No sólo por ideología Tarkovski no fue Eisenstein. “Rechazo totalmente –dijo– la manera en que Eisenstein utilizó la pantalla para codificar fórmulas intelectuales. Mi propio método de transmitir experiencias al público es muy distinto... Eisenstein convierte al pensamiento en un déspota, no permite que haya ‘aire’, nada de eso elusivo indecible que tal vez sea la cualidad más cautivante del arte.” Consideraba que el director de El acorazado Potemkin hacía cine de manera literaria y que sus montajes eran “novelísticos”: “La idea de ‘un cine de montaje’ –que yuxtapone dos conceptos y así crea otro nuevo– me parece incompatible con la naturaleza del cine. El arte no debe perseguir la interacción de conceptos como un fin último. La imagen está uncida a lo concreto y material, pero llega por caminos misteriosos a regiones que están más allá del espíritu”.
En vez de las fracturas temporales del montaje eisensteineano, Tarkovski practicó secuencias largas que a veces crean una suerte de alucinación en el espectador. Estimaba que había dos clases de cineastas: los que reflejan el mundo a la vista –la mayoría, pensaba, aunque Bergman y Fellini eran “poetas” para él– y los que crean un mundo, como Bresson y Buñuel, una minoría en la que se sintió incluido. Campanas, árboles secos ya, caballos galopando libres y el agua en todas sus formas –lluvia o nieve o río– marcan sus películas.
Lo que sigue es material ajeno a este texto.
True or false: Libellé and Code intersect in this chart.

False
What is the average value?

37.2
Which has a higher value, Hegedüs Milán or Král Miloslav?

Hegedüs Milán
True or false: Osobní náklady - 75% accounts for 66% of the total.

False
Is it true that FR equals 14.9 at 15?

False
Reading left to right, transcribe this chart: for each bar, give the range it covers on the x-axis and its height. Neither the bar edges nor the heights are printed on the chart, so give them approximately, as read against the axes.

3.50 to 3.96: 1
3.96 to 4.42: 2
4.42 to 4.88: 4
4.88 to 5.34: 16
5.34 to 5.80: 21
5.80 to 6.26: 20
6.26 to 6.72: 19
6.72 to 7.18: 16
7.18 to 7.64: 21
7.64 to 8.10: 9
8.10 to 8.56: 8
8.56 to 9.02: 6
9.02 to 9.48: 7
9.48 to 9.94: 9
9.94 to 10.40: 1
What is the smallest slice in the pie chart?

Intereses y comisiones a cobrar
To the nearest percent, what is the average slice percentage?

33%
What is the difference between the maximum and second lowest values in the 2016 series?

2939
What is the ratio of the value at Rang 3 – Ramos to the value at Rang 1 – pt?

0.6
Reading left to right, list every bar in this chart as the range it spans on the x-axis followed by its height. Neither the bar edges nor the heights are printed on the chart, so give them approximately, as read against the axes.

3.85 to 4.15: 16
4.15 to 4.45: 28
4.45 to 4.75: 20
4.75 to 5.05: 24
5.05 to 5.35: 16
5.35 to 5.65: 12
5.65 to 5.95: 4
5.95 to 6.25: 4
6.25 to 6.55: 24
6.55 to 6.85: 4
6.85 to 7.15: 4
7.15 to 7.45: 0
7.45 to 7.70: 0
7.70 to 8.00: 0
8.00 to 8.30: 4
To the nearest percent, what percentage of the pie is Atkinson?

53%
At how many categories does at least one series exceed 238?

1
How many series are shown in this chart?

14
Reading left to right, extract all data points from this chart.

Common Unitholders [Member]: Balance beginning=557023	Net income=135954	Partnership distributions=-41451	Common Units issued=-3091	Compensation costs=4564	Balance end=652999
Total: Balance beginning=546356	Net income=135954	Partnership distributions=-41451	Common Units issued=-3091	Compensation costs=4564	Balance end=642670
El guión de La infancia de Iván describe así el líquido que la madre ofrece al protagonista en un balde: “El agua pesada y transparente, mezclada con el sol mitad y mitad, los penetrantes rayos solares se mecen en el agua, brillando, centelleantes”. Pero esto recuerda el brillo y el centelleo de la luna en las aguas del Mar Negro que surcaba el “Potemkin”.
Suave brisa (Ariel) se titula uno de los tres guiones que Tarkovski nunca filmó. El protagonista es un muchacho que vuela y seguramente encarna las obsesiones del ruso por lo inexplicable y milagroso: en un paisaje de árboles doblegados por el viento, cae un violento chaparrón “y de pronto, de afuera del torrente de lluvia, viene un objeto volando por el aire y cae con ruido sordo a los pies de Filippo. Es una rana. Otra rana cae inmediatamente después y luego, una tercera. Filippo permanece depie bajo la lluvia, mojado hasta los tuétanos, y mira a las ranas que caen del cielo”. El hambre de lo extraordinario llevó a Tarkovski a filmar Solaris (1973), una película basada en la novela de ciencia ficción homónima del autor polaco Stanislaw Lem. Es en realidad una historia de amor, la más intensa que produjo el cineasta. Se dice que le disgustaba, tal vez porque este hombre tan reservado había puesto en ella mucho de sí mismo.
Tarkovski eligió el exilio en 1984 y sólo alcanzó a filmar El sacrificio dos años después. La película versa sobre la perspectiva de la aniquilación nuclear y la posible respuesta espiritual del ser humano ante éste y otros dilemas. Se realizó en una isla de Suecia y tiene algo de Bergman esta exploración de una familia infeliz, pero culta, cuyo jefe, Alexander, termina incendiando su casa. Esta larga secuencia final se filmó dos veces porque la cámara se atascó en el primer intento. La casa humea, destruida, y el hijo de Alexander riega un árbol muerto. Poco después fallece Tarkovski, a los 54 años de edad.